Had Nederland niet door dat de bordjes verhangen waren?
In vele verslagen en commentaren zullen de journalisten ongetwijfeld bijzondere aandacht besteden aan het excessief geweld en de oorlogsmisdaden van ‘onze jongens’. Dat is inmiddels een vast onderwerp geworden in de discussies, terwijl dat in de tijd zelf nauwelijks ter sprake kwam.
Wellicht dat sommige journalisten zich ook zullen afvragen waarom de toenmalige regering in Den Haag niet in staat bleek de internationale positie van Nederland goed in te schatten. Had zij niet in de gaten dat na 1945 de bordjes verhangen waren en dat de koloniale mogendheden niet langer de dienst uitmaakten?
De Tweede Wereldoorlog had de internationale politieke constellatie veranderd, die daarna werd gedomineerd door twee antikoloniale supermachten, de VS en de Sovjet-Unie. Beide wilden snel een einde maken aan het kolonialisme en daarbij diende de pas opgerichte Verenigde Naties een sleutelrol te spelen. Deze organisatie bemoeide zich dan ook intensief met de dekolonisatie van Nederlands-Indië en tikte ons land voortdurend op de vingers. Dat die internationale bemoeienis de aandacht afleidde van de problemen in de andere koloniën leek Frankrijk, Portugal en België goed uit te komen. In ieder geval was van deze landen weinig steun te verwachten. Waarom hebben de Nederlanders dat toen niet begrepen?
Toen stond militair geweld nog niet in een kwaad daglicht
De geweldige kloof tussen heden en verleden moet een historicus zien te overbruggen en ik ben benieuwd hoe dat bij dit onderwerp is aangepakt. Zal de lezer geïnformeerd worden over het feit dat veel Nederlanders – wellicht onbewust – de Japanners als Aziatische Duitsers beschouwden, Soekarno als Mussert en de inzet van Nederlandse dienstplichtigen als een bevrijdingsactie zoals die van de Amerikaanse en Canadese legers in Europa? Bovendien stond het militair geweld toen nog niet in een kwaad daglicht, want dankzij dat geweld was er een einde gekomen aan het Derde Rijk.

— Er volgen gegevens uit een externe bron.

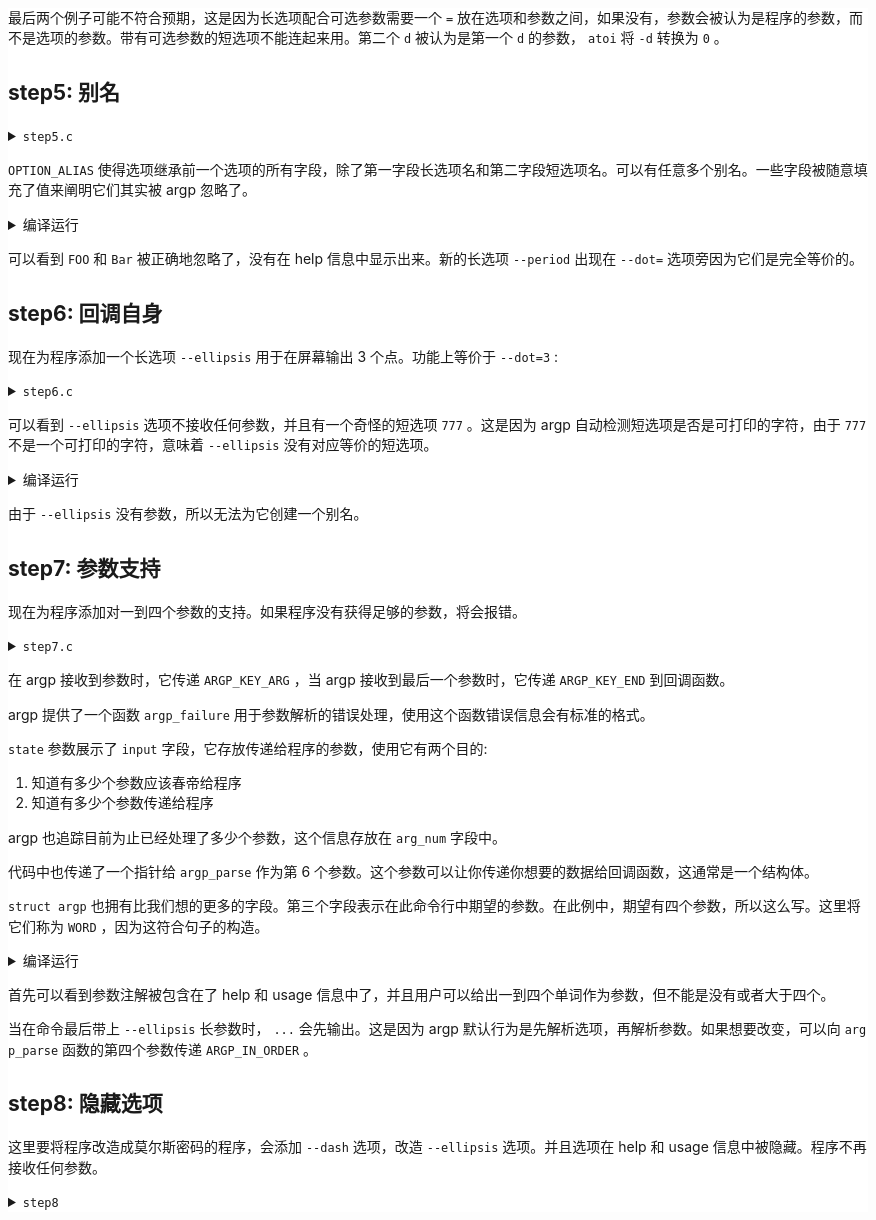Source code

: 最后两个例子可能不符合预期，这是因为长选项配合可选参数需要一个 `=` 放在选项和参数之间，如果没有，参数会被认为是程序的参数，而不是选项的参数。带有可选参数的短选项不能连起来用。第二个 `d` 被认为是第一个 `d` 的参数， `atoi` 将 `-d` 转换为 `0` 。

## step5: 别名

<details><summary> <code>step5.c</code> </summary></details>

`OPTION_ALIAS` 使得选项继承前一个选项的所有字段，除了第一字段长选项名和第二字段短选项名。可以有任意多个别名。一些字段被随意填充了值来阐明它们其实被 argp 忽略了。

<details><summary>编译运行</summary></details>

可以看到 `FOO` 和 `Bar` 被正确地忽略了，没有在 help 信息中显示出来。新的长选项 `--period` 出现在 `--dot=` 选项旁因为它们是完全等价的。

## step6: 回调自身

现在为程序添加一个长选项 `--ellipsis` 用于在屏幕输出 3 个点。功能上等价于 `--dot=3` :

<details><summary> <code>step6.c</code> </summary></details>

可以看到 `--ellipsis` 选项不接收任何参数，并且有一个奇怪的短选项 `777` 。这是因为 argp 自动检测短选项是否是可打印的字符，由于 `777` 不是一个可打印的字符，意味着 `--ellipsis` 没有对应等价的短选项。

<details><summary>编译运行</summary></details>

由于 `--ellipsis` 没有参数，所以无法为它创建一个别名。

## step7: 参数支持

现在为程序添加对一到四个参数的支持。如果程序没有获得足够的参数，将会报错。

<details><summary> <code>step7.c</code> </summary></details>

在 argp 接收到参数时，它传递 `ARGP_KEY_ARG` ，当 argp 接收到最后一个参数时，它传递 `ARGP_KEY_END` 到回调函数。

argp 提供了一个函数 `argp_failure` 用于参数解析的错误处理，使用这个函数错误信息会有标准的格式。

`state` 参数展示了 `input` 字段，它存放传递给程序的参数，使用它有两个目的:

1.  知道有多少个参数应该春帝给程序
2.  知道有多少个参数传递给程序

argp 也追踪目前为止已经处理了多少个参数，这个信息存放在 `arg_num` 字段中。

代码中也传递了一个指针给 `argp_parse` 作为第 6 个参数。这个参数可以让你传递你想要的数据给回调函数，这通常是一个结构体。

`struct argp` 也拥有比我们想的更多的字段。第三个字段表示在此命令行中期望的参数。在此例中，期望有四个参数，所以这么写。这里将它们称为 `WORD` ，因为这符合句子的构造。

<details><summary>编译运行</summary></details>

首先可以看到参数注解被包含在了 help 和 usage 信息中了，并且用户可以给出一到四个单词作为参数，但不能是没有或者大于四个。

当在命令最后带上 `--ellipsis` 长参数时， `...` 会先输出。这是因为 argp 默认行为是先解析选项，再解析参数。如果想要改变，可以向 `argp_parse` 函数的第四个参数传递 `ARGP_IN_ORDER` 。

## step8: 隐藏选项

这里要将程序改造成莫尔斯密码的程序，会添加 `--dash` 选项，改造 `--ellipsis` 选项。并且选项在 help 和 usage 信息中被隐藏。程序不再接收任何参数。

<details><summary> <code>step8</code> </summary></details>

Dekolonisatie Brits-Indië nodigde niet uit tot navolging
We moeten niet vergeten dat na 1945 veel Nederlanders de overtuiging waren toegedaan dat de verdere ontwikkeling van Nederlands-Indië weer ter hand kon worden genomen zodra de vrede en de openbare orde waren hersteld. De meeste Indonesiërs zouden vast hunkeren naar de terugkeer van het Nederlandse gezag met zijn orde en regelmaat. Waarom dan toegeven aan een kleine groep radicale nationalisten, wier eis om onafhankelijkheid veel te vroeg kwam. Daar was Indië nog lang niet aan toe.
De tegenstanders van een snelle dekolonisatie werden gesterkt in hun opvattingen door de ontwikkelingen in de West, waar nauwelijks animo bestond om de band met het moederland door te knippen. Ook de Fransen, Belgen en Portugezen leken niet van plan hun koloniale rijk op te doeken. Meteen na de Oorlog hadden de Engelsen weliswaar Brits-Indië gedekoloniseerd, maar bij interne conflicten daarna zijn misschien wel twee miljoen mensen omgekomen. Dat nodigde niet uit tot navolging.
Geen wonder dat in de eerste jaren na de bevrijding veel Nederlanders het kolonialisme nog steeds als een progressief ontwikkelingsmodel zagen. Binnenkort weten we of de onderzoekers zich daarvan bewust zijn geweest.